Байетт от лица «тоненькой девочки» неоднократно сравнивает христианство и скандинавское язычество — и почти всякий раз подчеркнуто не в пользу христианства. Например, «и христианский рай, и северный казались девочке скучными» (к слову, это вечная проблема описания утопии — с ней сталкиваешься, читая и Томаса Мора, и Данте Алигьери). Однако, хотя в обоих случаях, «вечность угрожала девочке скукой», в скандинавском мифе эта вечность оказывается сопряжена с фигурой Одина, из-за которого «девочку била дрожь от восторга и жути», т.е. вечность в его компании оказывается не такой уж унылой.
Про мотив воскрешения в языческой и христианской мифологии
Девочка знакомится с описанием конца света в каждой из мифологий — и ей категорически не нравится, когда за гибелью следует возрождение, ей хочется, чтобы в конце все умерли окончательно и бесповоротно: «картину всеобщей гибели девочка сберегла, словно овальную пластинку базальта или аспидного сланца», предпочитая игнорировать элемент возрождения в скандинавском мифе. Байетт, ссылаясь на Вегнера, через чью книгу «Асгард и боги» девочка познает север, указывает на то, что воскрешение — христианское дополнение к языческому мифу, изначально в нем не задуманное.
На самом деле мотив воскрешения — по всей видимости, достаточно распространенный мотив в языческой мифологии. По большому счету, можно выделить две формы эсхотологических идей, в зависимости от культурной специфики восприятия и интепретации времени и истории: «цикличные» и «линейные» эсхатологии. В цикличных эсхатологиях конец света — лишь один из этапов существования Космоса: мир возникает, угасает, возрождается — и так по кругу; жизнь сменяется смертью, а смерть — жизнью. К цикличным эсхатологиям относятся индийская, египетская, греческая и римская, ацтеков и майя. Скандинавский Рагнарек — тоже пример цикличной эсхатологии. Мирча Элиаде объясняет специфику цикличных мифологий через «миф о вечном возвращении», обращаясь к философскому концепту «вечного возвращения», который проповедовал, например, Платон и яростно отрицал Августин, сторонник линейной христианской эсхатологии. Особенность последних в том, что время и история представляются не циклом или спиралью, но прямой стрелой, уходящей вдаль. К линейным эсхатологиям относятся все авраамические — христианство, иудаизм и ислам: за апокалипсисом настанет Страшный суд, а за ним — вечное блаженство либо вечная мука, каждому по деяниям, но для всех — «вечность».

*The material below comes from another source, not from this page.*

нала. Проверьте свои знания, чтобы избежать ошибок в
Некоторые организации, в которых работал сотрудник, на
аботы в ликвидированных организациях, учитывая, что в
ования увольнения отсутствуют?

Так вот, вернемся к сабжу. Христанские миссионеры действительно влияли на скандинавское мировоззрение: например, трансформации подвергся образ Бальдра — на Госфордском кресте, датируемом первой половиной X века (начало христианизации региона) смерть Бальдра связывается со смертью Христа через символ распятия. Однако, по всей видимости, скандинавская мифология все-таки не почерпывала идею воскрешения мира из христианства — более того, в христианстве эта идея вообще не приветствуется, и «тоненькая девочка» напрасно впадала в уныние по этому поводу.
Что еще мне не зашло
Стиль изложения. Книга лишена динамики, что само по себе не критично и может играть на руку, если гармонирует с другими особенностями повествования, но на мой вкус не добавляет очков именно «Рагнареку». Автор постоянно затягивает рассказ не сюжетно или идейно важными деталями и обсуждениями, но долгими перечислениями незначимых деталей, например, всех «жучков-паучков», обитающих в океане.

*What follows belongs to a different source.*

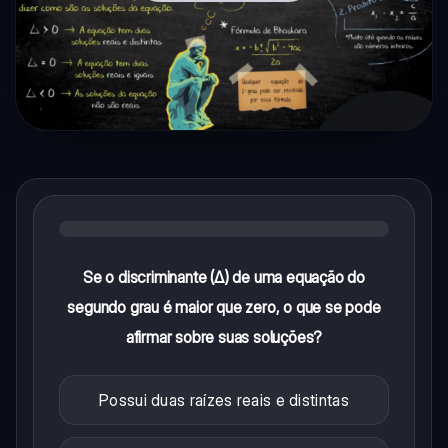
Se o discriminante (Δ) de uma equação do
segundo grau é maior que zero, o que se pode
afirmar sobre suas soluções?
Possui duas raízes reais e distintas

Возможно, эти перечисления призваны придать истории более «былинную» окраску. Возможно, их задача — наоборот осовременить миф путем упоминания известных «современному» читателю зверушек, которые в Эддах не упоминались. Возможно, цель перечислений так и осталась непонятой и неоцененной, но я и не претендую на объективность или истинность в последней инстанции — просто, in my humble opinion, потенциально интересную книгу они сделали колыбельной.
А что зашло?
Во-первых, сама идея: взять древний миф и попробовать совместить его с современностью. In mu humble opinion, у Стивена Фрая или Нила Геймана реализовать эту идею получилось интереснее, но на вкус и цвет фломастеры разные.

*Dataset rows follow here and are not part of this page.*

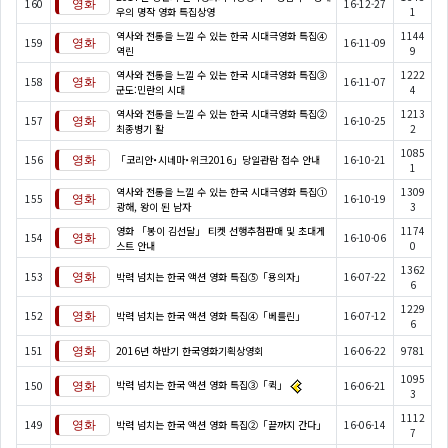
160
16-12-27
우의 명작 영화 특집상영
1
역사와 전통을 느낄 수 있는 한국 시대극영화 특집④
1144
159
16-11-09
역린
9
역사와 전통을 느낄 수 있는 한국 시대극영화 특집③
1222
158
16-11-07
군도:민란의 시대
4
역사와 전통을 느낄 수 있는 한국 시대극영화 특집②
1213
157
16-10-25
최종병기 활
2
1085
156
「코리안･시네마･위크2016」당일관람 접수 안내
16-10-21
1
역사와 전통을 느낄 수 있는 한국 시대극영화 특집①
1309
155
16-10-19
광해, 왕이 된 남자
3
영화 「봉이 김선달」 티켓 선행추첨판매 및 초대게
1174
154
16-10-06
스트 안내
0
1362
153
박력 넘치는 한국 액션 영화 특집⑤「용의자」
16-07-22
6
1229
152
박력 넘치는 한국 액션 영화 특집④「베를린」
16-07-12
6
151
2016년 하반기 한국영화기획상영회
16-06-22
9781
1095
박력 넘치는 한국 액션 영화 특집③「퀵」
150
16-06-21
3
1112
149
박력 넘치는 한국 액션 영화 특집②「끝까지 간다」
16-06-14
7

Во-вторых, наложение древнего мифа викингов на реальность военного времени. Скандинавские мифы агрессивны и воинственны, их миропорядок зиждется на битв, оружии, страхе и смерти — и потому неудивительно, что эти мифы запали в душу ребенка, чье детство выпало на период Второй мировой войны. Да, девочка жила вдали от сражений, но Байетт удается передать, что в этом вопросе расстояния не так важны и что война затронула каждого — даже пятилетнюю «тоненькую девочку», которая, вероятно, ничего не знала ни о политике, ни об идеологиях, но ощущала то же самое горькое отчаяние, что и взрослые, окружавшие ее.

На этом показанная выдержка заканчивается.